WASHINGTON – Thousands of foreign fighters have bolstered the ranks of militant groups in Syria and Iraq in recent months, according to U.S. officials, driving fresh concern about potential terrorist plots aimed at the United States or its allies.

The surge, as well as intelligence that Yemeni terrorists have developed a powerful cellphone bomb designed to avoid detection at airports, is behind the Obama administration's increasingly urgent warnings that a European or U.S. passport holder might try to take down a passenger jet.

As many as 10,000 foreign fighters — a third more than in February — have joined the militias seeking to overthrow Syrian President Bashar Assad and the Islamic State in Iraq fighters who have swept across northern Iraq, said a counterterrorism official who spoke on condition of anonymity.

As many as 3,000 of them hold Western passports and thus can travel easily across most borders.
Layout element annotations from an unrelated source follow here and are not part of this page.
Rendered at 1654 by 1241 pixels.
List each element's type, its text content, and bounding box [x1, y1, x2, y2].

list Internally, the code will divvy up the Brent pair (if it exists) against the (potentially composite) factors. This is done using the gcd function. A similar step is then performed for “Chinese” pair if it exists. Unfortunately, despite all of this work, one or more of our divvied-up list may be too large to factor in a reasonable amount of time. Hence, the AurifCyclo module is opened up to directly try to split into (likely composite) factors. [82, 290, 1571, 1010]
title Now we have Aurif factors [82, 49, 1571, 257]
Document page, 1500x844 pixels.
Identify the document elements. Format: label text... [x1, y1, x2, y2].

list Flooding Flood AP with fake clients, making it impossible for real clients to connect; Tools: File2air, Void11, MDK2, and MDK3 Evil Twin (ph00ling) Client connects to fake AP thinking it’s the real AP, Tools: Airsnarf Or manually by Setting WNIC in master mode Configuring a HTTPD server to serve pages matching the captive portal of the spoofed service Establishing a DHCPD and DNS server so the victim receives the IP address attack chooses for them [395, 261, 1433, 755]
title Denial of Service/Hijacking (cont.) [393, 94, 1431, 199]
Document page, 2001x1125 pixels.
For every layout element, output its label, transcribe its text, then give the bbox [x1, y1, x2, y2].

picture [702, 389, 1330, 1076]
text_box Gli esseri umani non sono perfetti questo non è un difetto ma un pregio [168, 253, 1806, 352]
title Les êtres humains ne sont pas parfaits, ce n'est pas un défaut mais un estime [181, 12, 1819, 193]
Several dozen, perhaps as many as 100, hold U.S. passports, and officials say that number is growing.

The potential partnership between some of those Westerners and sophisticated bomb makers from the Yemen-based Al-Qaida in the Arabian Peninsula, long viewed as the terrorist network's most dangerous offshoot, has raised alarm in Washington and other capitals.

"It's something that gives us really extreme, extreme concern," Attorney General Eric Holder told ABC News. "In some ways, it's more frightening than anything I think I've seen as attorney general."

FBI Director James Comey said that the threat "keeps me up at night." He sees the region as a "launching ground" for potential Sept. 11-style attacks.

Two U.S. citizens have been arrested on terrorism-related charges since April before boarding flights to Turkey, suspected of being on their way to help the militants. One is said to have paid his way with his federal tax refund. In May, a Florida man became a suicide bomber in northern Syria.

"It's the largest number of Western fighters we have ever seen in a jihadist theater," said Seth Jones, a former U.S. counterterrorism official now with the Rand Corp. think tank.

"The scale of this is huge," said Daniel Byman, professor of security studies at Georgetown University.

Some of the Western militants are joining Al Nusra Front, an Al-Qaida affiliate that is focused on defeating the Assad government. Others have rallied to ISIL, which broke away from Al-Qaida and has seized territory in eastern Syria and northern Iraq.

Although the rebels in Syria are struggling, the stunning battlefield successes of the Islamic State fighters in Iraq, and its calls for an Islamic caliphate, have energized recruiting efforts for all the militant groups.